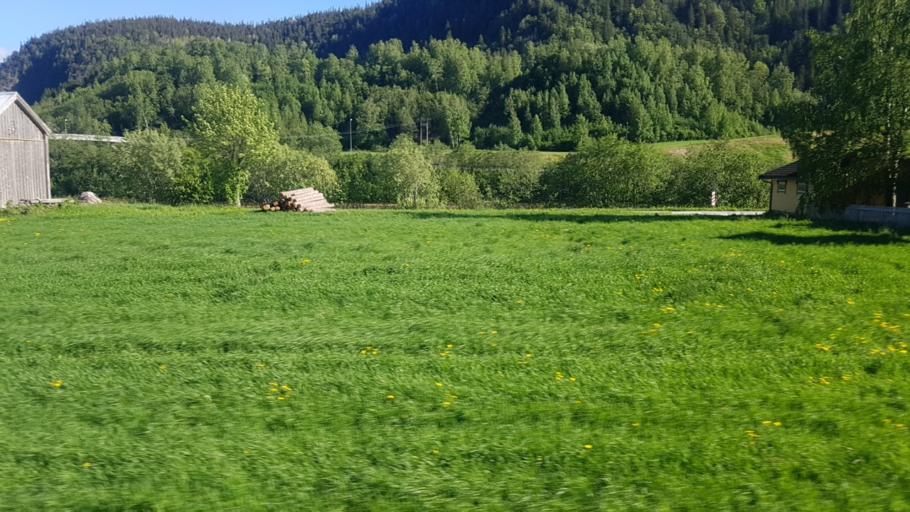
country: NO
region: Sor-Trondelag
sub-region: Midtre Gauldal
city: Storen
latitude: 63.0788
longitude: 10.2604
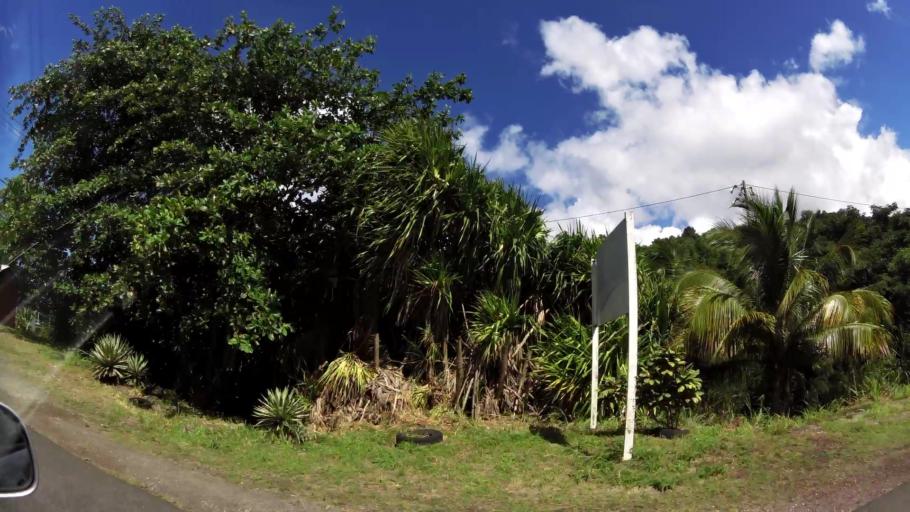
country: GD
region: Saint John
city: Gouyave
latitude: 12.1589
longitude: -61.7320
::::::::::
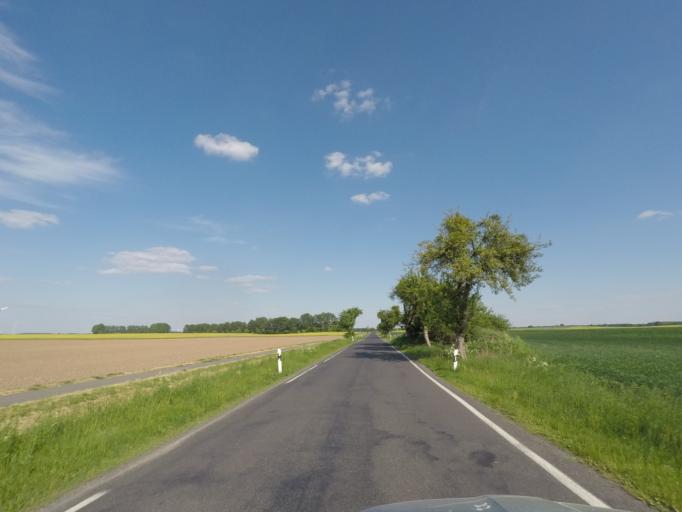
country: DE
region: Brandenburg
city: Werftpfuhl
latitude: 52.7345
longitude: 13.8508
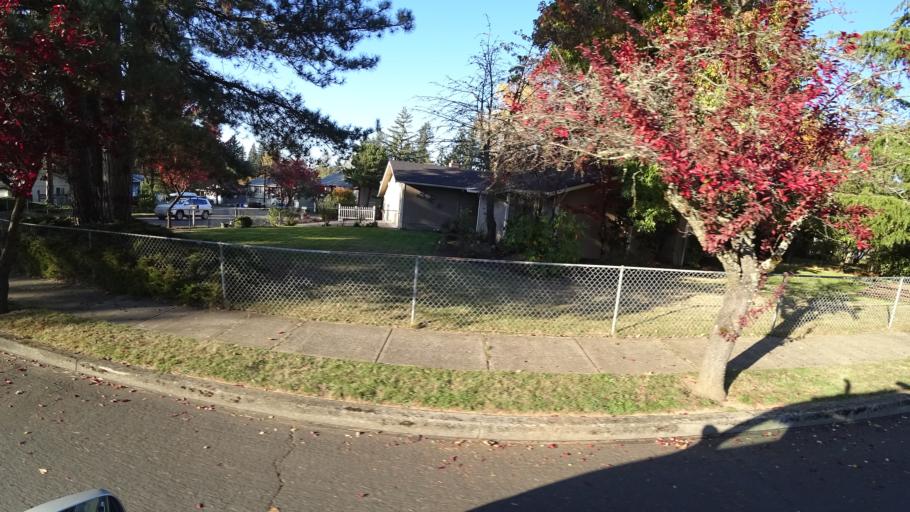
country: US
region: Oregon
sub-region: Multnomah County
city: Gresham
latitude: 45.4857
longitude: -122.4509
::::::::::
§ **The request**
Print the data above unchanged, from the line containing "city: Storen" through the line containing "latitude: 12.1589". Leave out the pictures.

§ **Written reply**
city: Storen
latitude: 63.0788
longitude: 10.2604
country: GD
region: Saint John
city: Gouyave
latitude: 12.1589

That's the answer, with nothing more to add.